On the other hand, there is conflict between the wife and the other woman. For instance, in the Cilappadikaram, Kovalam's wife insists that the courtesan who bears the child does not become his wife. The tension is always there between the wife and the courtesan. You cannot reduce the courtesan to the present-day concept of the ‘whore’, or ‘sex worker’ for that matter. And this was accepted by society. In the Radha-Krishna relationship, Radha is the ‘still centre’, ‘still centre’ of the turning world. In the Gita Govinda also, Radha is the ‘still centre’ and Krishna is the revolving universe.
K.D.: In our day to day life we see/celebrate, the Radha-Krishna association, for instance in calendar backdrops, in temples, etc. Do you think this a radical moment in history?
H.S.S.: At least as regards the average Indian middle-class mind, I feel they are not looking at the essence of Radha but at Radha’s peripheral meanings. Krishna can play with so many gopis, Radha is not entertaining other gopas. As contrasted with non-mainstream tribal cultures, where woman’s polyandry is accepted. In the Bhil Mahabharata at one point Arjuna becomes arrogant, therefore Draupadi wants to teach him a lesson. She knows that Deva Indra been desiring her, she calls Indra and tells Arjuna to settle it over a duel, since Arjuna has been haughty with her. She says, 'If you beat him I will sleep with you, if you don’t I will sleep with him.' After the duel she asks Indra to tie Arjuna to the leg of a cot and tells Indra to make love to her. After this happens, Arjuna, instead of getting angry, realizes her greatness and worships her as Adi-shakti. These are the vestiges of matriarchal culture. As some feminist historian says, ‘Originally there was matriarchal culture, and it reached such a point of tyranny and thus patriarchal revolution was inevitable. Now patriarchal culture is reaching its threshold’. But I don’t believe in feminism or masculinism, I believe in the Ardhnarishvaran―androgyny.
K.D.: In the Ardhanarishvara principle, do you see Radha-Krishna as one?
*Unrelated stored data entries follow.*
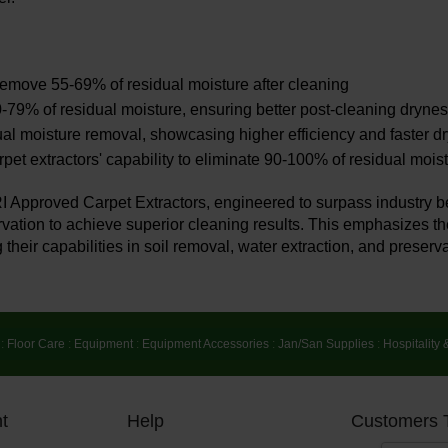
o remove 55-69% of residual moisture after cleaning
-79% of residual moisture, ensuring better post-cleaning dryne
al moisture removal, showcasing higher efficiency and faster d
et extractors' capability to eliminate 90-100% of residual moist
RI Approved Carpet Extractors, engineered to surpass industry 
rvation to achieve superior cleaning results. This emphasizes the
 their capabilities in soil removal, water extraction, and preserva
:
Floor Care
:
Equipment
:
Equipment Accessories
:
Jan/San Supplies
:
Hospitality 
t
Help
Customers 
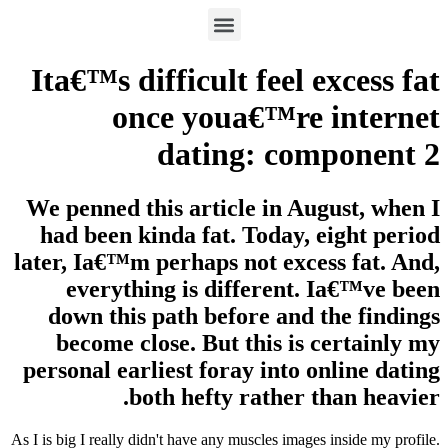
Ita€™s difficult feel excess fat
once youa€™re internet
dating: component 2
We penned this article in August, when I
had been kinda fat. Today, eight period
later, Ia€™m perhaps not excess fat. And,
everything is different. Ia€™ve been
down this path before and the findings
become close. But this is certainly my
personal earliest foray into online dating
both hefty rather than heavier.
As I is big I really didn't have any muscles images inside my profile.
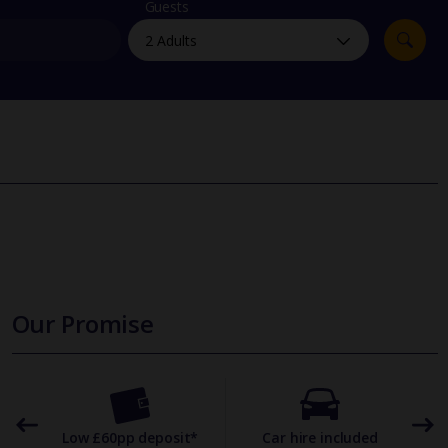
myJet2Perks
Guests
Holiday shortlists
Group quotes
Account
Our Promise
omer
Low £60pp deposit*
Car hire included
22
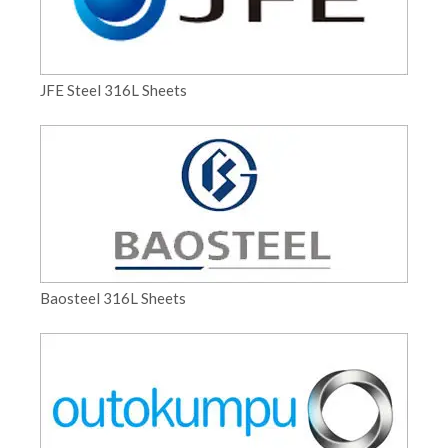
JFE Steel 316L Sheets
Baosteel 316L Sheets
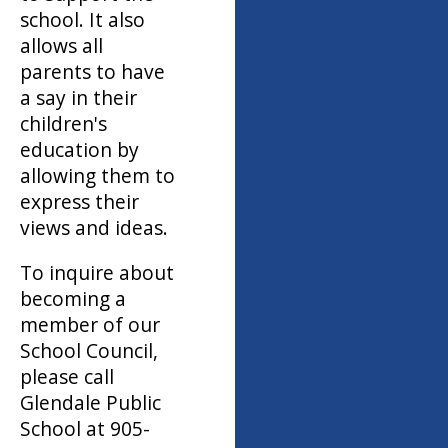
school. It also
allows all
parents to have
a say in their
children's
education by
allowing them to
express their
views and ideas.
To inquire about
becoming a
member of our
School Council,
please call
Glendale Public
School at 905-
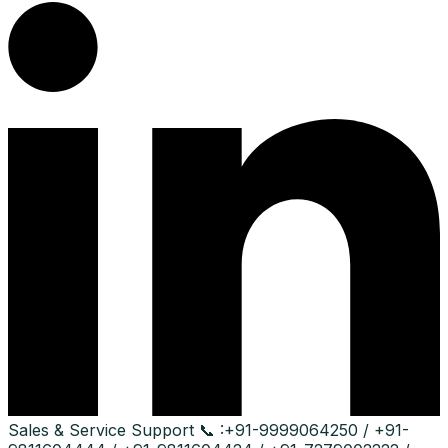
Sales & Service Support
📞 :
+91-9999064250 / +91-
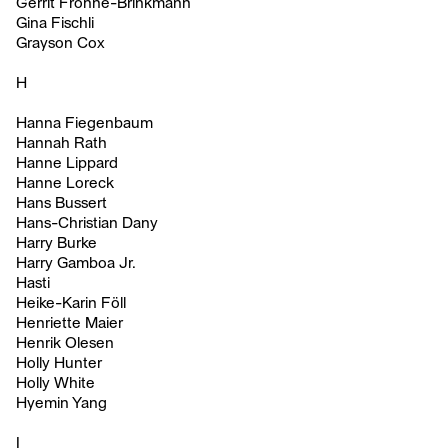
Gerrit Frohne-Brinkmann
Gina Fischli
Grayson Cox
H
Hanna Fiegenbaum
Hannah Rath
Hanne Lippard
Hanne Loreck
Hans Bussert
Hans-Christian Dany
Harry Burke
Harry Gamboa Jr.
Hasti
Heike-Karin Föll
Henriette Maier
Henrik Olesen
Holly Hunter
Holly White
Hyemin Yang
I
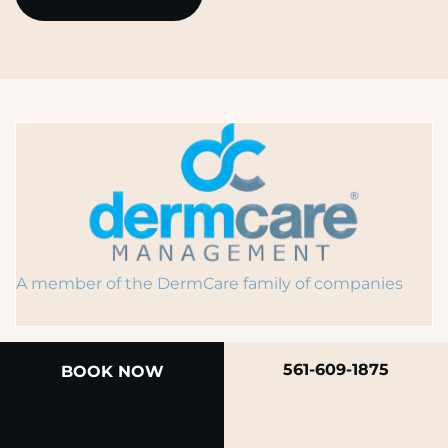
A member of the DermCare family of companies
561-609-1875
BOOK NOW
© 2026 Rendon Center for Dermatology &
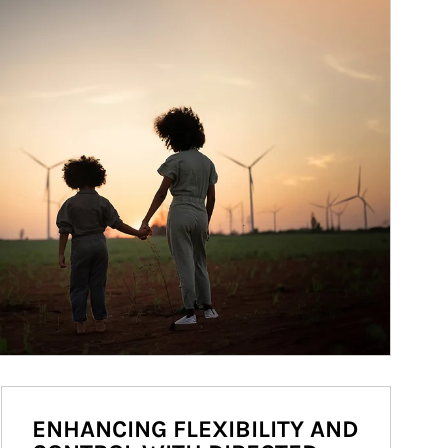
ENHANCING FLEXIBILITY AND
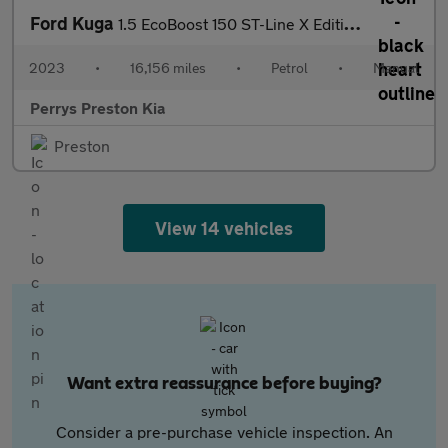
Ford Kuga
1.5 EcoBoost 150 ST-Line X Edition 5dr
2023
•
16,156 miles
•
Petrol
•
Manual
Perrys Preston Kia
Preston
View 14 vehicles
Want extra reassurance before buying?
Consider a pre-purchase vehicle inspection. An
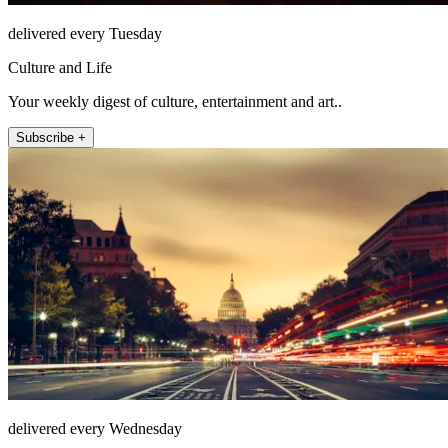
delivered every Tuesday
Culture and Life
Your weekly digest of culture, entertainment and art..
Subscribe +
delivered every Wednesday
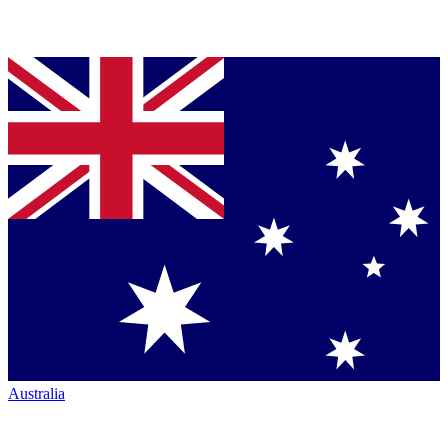
Australia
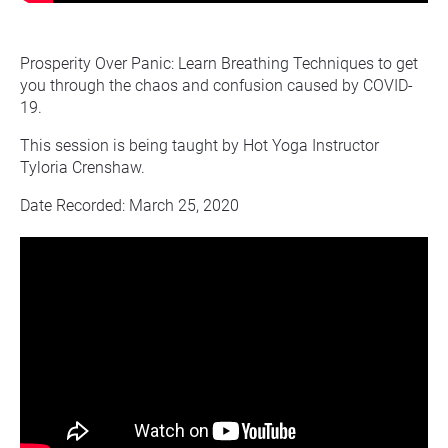
Prosperity Over Panic: Learn Breathing Techniques to get 
you through the chaos and confusion caused by COVID-
19.
This session is being taught by Hot Yoga Instructor 
Tyloria Crenshaw.
Date Recorded: March 25, 2020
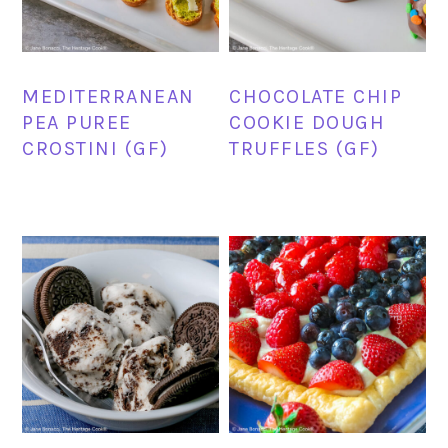
MEDITERRANEAN
CHOCOLATE CHIP
PEA PUREE
COOKIE DOUGH
CROSTINI (GF)
TRUFFLES (GF)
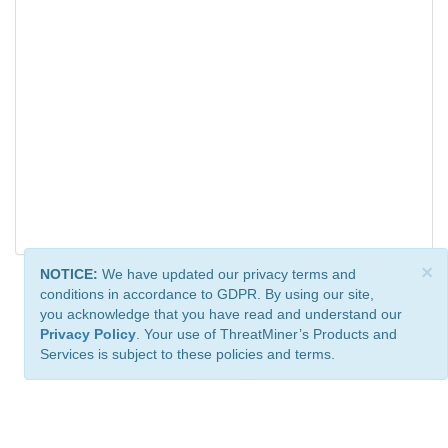
×
NOTICE:
We have updated our privacy terms and
conditions in accordance to GDPR. By using our site,
you acknowledge that you have read and understand our
Privacy Policy
. Your use of ThreatMiner’s Products and
Services is subject to these policies and terms.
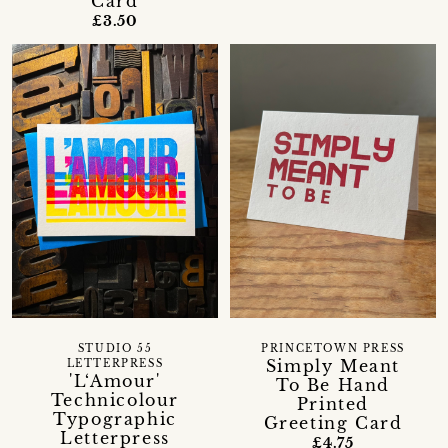
Card
£3.50
STUDIO 55
PRINCETOWN PRESS
Simply Meant
LETTERPRESS
'L‘Amour'
To Be Hand
Technicolour
Printed
Typographic
Greeting Card
Letterpress
£4.75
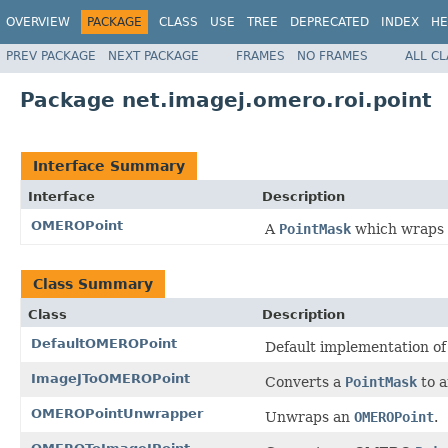
OVERVIEW
PACKAGE
CLASS
USE
TREE
DEPRECATED
INDEX
HE
PREV PACKAGE
NEXT PACKAGE
FRAMES
NO FRAMES
ALL C
Package net.imagej.omero.roi.point
Interface Summary
Interface
Description
OMEROPoint
A
PointMask
which wraps 
Class Summary
Class
Description
DefaultOMEROPoint
Default implementation o
ImageJToOMEROPoint
Converts a
PointMask
to 
OMEROPointUnwrapper
Unwraps an
OMEROPoint
.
H.S.S.: At the philosophical level, Radha and Krishna are manifestations of Shiva and Shakti. Shiva and Shakti are not just deities but the male and the female―the balance, the reconciliation, the complementarity between the two makes for creation. Greek mythology says once all human beings were androgynous. Zeus got jealous and then he cut them into two. Even in the Bible, before the Sin episode happens, Adam and Eve were very happy. So to go back to that or recover that non-conceptual moment of complementarity, I think that’s important.